ACID compliance
Condensation is ACID compliant. The following discussion applies to the public and private data of an actor, as well as a system of actors communicating through messages.
Atomicity
To apply a transaction (data modification), a new tree is derived and uploaded onto the store. When ready, the hash of that new tree is added to the box, resulting in an atomic commit:
- Adding the hash applies the transaction in its entirety.
- If adding fails, the old state is retained in its entirety.
Since the data is forward-moving, removing obsolete hashes is merely cosmetic, and only affects the performance.
Note that the above atomicity directly depends on the atomicity of the store's add operation. This is usually easy to accomplish, even for raw storage:
- If all 32 bytes of the hash get correctly written to the storage system, the operation succeeds.
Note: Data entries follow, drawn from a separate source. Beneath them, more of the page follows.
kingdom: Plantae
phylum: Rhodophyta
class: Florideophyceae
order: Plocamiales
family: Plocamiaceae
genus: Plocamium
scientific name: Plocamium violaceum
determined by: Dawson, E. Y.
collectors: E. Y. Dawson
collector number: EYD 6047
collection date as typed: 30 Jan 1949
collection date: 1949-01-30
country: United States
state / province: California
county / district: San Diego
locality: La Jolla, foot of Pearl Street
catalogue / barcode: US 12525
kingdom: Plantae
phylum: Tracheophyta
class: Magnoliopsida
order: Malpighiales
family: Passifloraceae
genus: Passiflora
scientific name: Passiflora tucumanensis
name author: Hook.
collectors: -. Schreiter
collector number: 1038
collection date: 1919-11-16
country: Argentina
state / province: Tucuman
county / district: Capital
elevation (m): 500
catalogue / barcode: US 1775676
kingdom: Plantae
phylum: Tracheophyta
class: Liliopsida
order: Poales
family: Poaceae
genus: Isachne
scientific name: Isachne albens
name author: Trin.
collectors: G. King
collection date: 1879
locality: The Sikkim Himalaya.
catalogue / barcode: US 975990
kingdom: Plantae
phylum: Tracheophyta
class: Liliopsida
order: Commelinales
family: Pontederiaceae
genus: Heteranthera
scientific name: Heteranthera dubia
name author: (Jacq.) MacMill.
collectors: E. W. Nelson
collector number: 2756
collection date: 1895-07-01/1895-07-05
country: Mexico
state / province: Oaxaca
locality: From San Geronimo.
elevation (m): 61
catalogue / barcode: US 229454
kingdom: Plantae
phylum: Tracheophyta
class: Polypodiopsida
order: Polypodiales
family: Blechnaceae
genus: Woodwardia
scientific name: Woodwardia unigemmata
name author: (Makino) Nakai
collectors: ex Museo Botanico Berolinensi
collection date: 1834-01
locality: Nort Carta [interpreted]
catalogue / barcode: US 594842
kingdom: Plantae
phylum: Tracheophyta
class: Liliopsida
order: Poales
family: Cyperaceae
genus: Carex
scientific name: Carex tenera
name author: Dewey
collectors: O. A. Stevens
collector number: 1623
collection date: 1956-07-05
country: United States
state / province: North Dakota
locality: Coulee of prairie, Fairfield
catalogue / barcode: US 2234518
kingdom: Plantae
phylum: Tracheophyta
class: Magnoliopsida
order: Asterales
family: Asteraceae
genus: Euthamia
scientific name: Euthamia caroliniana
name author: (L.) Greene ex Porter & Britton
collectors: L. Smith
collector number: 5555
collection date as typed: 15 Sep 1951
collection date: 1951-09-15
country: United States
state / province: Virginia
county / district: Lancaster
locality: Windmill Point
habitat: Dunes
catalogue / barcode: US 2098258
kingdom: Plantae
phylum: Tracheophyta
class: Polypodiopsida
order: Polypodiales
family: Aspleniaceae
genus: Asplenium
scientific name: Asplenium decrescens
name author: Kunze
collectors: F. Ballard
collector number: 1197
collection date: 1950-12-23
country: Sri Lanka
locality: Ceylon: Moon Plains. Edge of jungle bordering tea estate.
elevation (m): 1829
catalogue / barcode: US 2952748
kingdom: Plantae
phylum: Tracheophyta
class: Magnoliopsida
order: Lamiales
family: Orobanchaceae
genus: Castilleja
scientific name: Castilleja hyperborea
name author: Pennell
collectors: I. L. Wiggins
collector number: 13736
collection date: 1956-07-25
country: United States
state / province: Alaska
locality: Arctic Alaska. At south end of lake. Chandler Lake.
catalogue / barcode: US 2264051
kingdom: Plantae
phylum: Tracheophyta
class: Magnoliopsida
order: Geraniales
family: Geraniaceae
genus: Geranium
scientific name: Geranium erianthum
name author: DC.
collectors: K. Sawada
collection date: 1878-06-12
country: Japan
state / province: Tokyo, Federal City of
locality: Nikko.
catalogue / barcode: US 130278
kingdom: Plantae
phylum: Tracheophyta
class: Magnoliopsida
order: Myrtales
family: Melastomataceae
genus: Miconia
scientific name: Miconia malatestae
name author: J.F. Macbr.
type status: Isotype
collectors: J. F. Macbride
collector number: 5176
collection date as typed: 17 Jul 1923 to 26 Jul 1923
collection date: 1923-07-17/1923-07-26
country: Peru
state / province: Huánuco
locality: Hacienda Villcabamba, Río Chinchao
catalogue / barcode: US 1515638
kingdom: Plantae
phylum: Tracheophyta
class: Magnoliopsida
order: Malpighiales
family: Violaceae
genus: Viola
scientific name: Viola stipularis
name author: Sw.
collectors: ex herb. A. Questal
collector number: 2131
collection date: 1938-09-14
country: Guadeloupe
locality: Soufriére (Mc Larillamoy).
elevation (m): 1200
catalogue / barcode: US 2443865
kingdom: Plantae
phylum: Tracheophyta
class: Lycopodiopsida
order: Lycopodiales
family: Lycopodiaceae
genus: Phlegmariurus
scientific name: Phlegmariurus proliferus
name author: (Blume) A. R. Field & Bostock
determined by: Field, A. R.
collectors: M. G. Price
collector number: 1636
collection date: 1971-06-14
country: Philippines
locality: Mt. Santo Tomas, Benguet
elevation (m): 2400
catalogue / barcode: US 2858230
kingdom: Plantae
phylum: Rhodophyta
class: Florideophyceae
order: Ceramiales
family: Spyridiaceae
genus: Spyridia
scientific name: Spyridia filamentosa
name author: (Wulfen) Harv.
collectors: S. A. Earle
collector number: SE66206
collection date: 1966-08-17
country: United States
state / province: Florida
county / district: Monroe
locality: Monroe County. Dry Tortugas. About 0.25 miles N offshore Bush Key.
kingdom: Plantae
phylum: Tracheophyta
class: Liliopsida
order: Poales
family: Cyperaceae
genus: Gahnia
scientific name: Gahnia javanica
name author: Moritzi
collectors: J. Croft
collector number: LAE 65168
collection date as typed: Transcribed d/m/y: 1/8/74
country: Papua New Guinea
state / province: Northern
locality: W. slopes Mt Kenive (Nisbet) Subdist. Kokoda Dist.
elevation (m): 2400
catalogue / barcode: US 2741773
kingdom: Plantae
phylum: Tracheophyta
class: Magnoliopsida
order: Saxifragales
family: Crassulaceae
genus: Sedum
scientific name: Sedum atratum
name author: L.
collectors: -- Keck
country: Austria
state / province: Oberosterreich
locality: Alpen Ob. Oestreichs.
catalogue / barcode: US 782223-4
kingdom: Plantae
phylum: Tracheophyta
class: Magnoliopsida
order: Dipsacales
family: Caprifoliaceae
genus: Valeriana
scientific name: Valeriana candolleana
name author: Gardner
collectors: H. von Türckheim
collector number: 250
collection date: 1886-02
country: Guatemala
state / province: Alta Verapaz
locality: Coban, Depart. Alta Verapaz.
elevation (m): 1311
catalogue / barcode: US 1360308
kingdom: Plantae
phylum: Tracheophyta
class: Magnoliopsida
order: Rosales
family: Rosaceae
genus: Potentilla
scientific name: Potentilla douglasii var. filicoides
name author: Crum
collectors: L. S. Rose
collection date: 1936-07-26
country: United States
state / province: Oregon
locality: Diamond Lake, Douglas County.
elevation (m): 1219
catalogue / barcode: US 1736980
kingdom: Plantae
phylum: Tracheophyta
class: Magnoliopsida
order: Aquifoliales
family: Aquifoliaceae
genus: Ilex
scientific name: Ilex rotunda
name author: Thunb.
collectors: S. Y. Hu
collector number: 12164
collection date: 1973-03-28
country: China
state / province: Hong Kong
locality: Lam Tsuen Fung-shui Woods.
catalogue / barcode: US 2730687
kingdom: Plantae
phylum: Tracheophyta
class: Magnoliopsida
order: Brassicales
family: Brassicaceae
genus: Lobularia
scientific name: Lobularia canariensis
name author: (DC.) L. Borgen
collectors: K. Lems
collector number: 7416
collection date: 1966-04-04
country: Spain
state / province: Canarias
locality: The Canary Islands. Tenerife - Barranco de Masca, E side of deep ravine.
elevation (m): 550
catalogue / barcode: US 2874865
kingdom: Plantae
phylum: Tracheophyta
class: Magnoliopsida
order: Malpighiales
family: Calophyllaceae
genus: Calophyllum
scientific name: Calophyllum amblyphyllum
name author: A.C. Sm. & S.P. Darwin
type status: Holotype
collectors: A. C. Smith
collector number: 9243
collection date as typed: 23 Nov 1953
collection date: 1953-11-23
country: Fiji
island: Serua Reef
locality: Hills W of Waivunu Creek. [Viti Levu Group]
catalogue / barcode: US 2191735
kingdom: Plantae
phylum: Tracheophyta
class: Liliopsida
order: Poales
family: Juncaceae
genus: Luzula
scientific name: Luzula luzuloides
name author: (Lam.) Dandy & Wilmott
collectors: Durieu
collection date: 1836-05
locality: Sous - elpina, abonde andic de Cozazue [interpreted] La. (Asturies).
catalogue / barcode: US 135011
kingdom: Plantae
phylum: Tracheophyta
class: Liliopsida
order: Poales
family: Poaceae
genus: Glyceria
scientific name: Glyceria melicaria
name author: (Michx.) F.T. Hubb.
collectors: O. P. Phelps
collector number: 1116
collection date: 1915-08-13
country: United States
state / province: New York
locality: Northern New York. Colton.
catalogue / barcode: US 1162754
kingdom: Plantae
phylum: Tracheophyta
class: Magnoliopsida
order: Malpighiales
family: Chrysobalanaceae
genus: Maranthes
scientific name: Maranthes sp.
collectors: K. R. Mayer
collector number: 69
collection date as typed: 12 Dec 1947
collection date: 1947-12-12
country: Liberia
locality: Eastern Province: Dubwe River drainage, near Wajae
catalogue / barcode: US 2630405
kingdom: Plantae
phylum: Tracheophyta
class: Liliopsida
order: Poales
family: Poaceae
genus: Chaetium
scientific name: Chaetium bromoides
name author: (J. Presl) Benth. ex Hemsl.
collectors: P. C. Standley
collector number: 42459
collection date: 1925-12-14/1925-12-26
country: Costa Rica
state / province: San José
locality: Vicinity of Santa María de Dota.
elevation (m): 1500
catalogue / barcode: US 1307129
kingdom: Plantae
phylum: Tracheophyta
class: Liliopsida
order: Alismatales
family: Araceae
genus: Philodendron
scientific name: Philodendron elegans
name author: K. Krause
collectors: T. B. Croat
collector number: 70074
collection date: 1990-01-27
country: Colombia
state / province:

- If one or more bits are not written, or flipped, the resulting hash very likely does not point to an existing object, and is therefore invalid. The old state remains.
Consistency
Each transaction moves the data from one valid state to another valid state of the forward-moving data structure. Higher-level constraints have to be implemented by the application.
Isolation
Multiple independent transactions may run concurrently, and won't affect each other. When reading the data, all changes are be merged.
Durability
A committed transaction is durable on the applied store, and will remain committed throughout the lifetime of the store.
The lifetime of a store depends on the nature of the underlying storage system. On non-volatile storage, such as a hard disk or solid state drive, a store lives until the drive fails, or until the store is wiped. On volatile memory, such as RAM, a store lives until power is removed, or until the process managing the store exits.